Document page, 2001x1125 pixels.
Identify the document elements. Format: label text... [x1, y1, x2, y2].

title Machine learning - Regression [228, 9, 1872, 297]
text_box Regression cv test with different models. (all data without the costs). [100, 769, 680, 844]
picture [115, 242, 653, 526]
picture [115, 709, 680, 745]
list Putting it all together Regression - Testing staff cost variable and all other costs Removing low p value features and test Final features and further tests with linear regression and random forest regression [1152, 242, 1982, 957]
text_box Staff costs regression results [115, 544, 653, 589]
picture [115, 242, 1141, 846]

==

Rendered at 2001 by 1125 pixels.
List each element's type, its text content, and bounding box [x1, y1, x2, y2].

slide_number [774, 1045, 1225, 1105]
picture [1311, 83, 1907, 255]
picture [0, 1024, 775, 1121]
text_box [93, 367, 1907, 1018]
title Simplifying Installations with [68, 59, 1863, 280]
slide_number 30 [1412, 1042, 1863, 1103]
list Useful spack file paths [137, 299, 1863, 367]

---

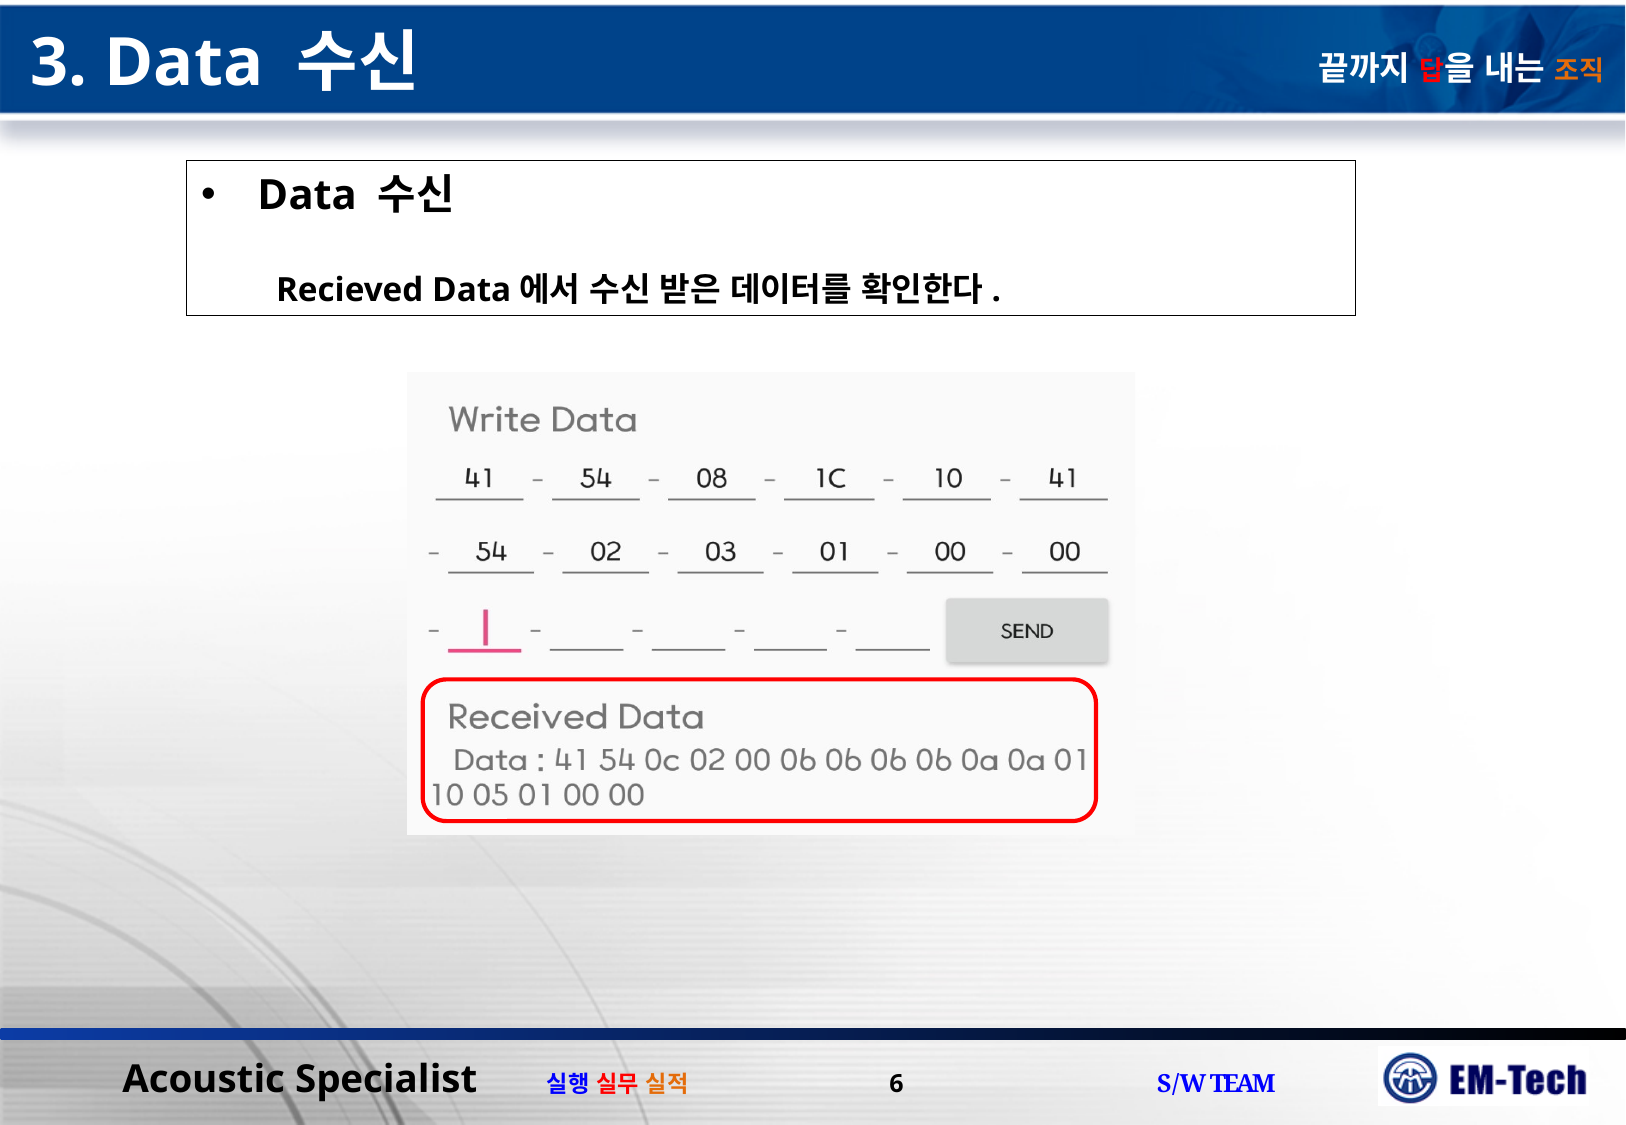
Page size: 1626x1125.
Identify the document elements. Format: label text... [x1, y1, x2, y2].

> **Task directions**: Where does the word "pixels" appear in the records above? Return every line that holds it.

> **Written reply**:
Document page, 2001x1125 pixels.
Rendered at 2001 by 1125 pixels.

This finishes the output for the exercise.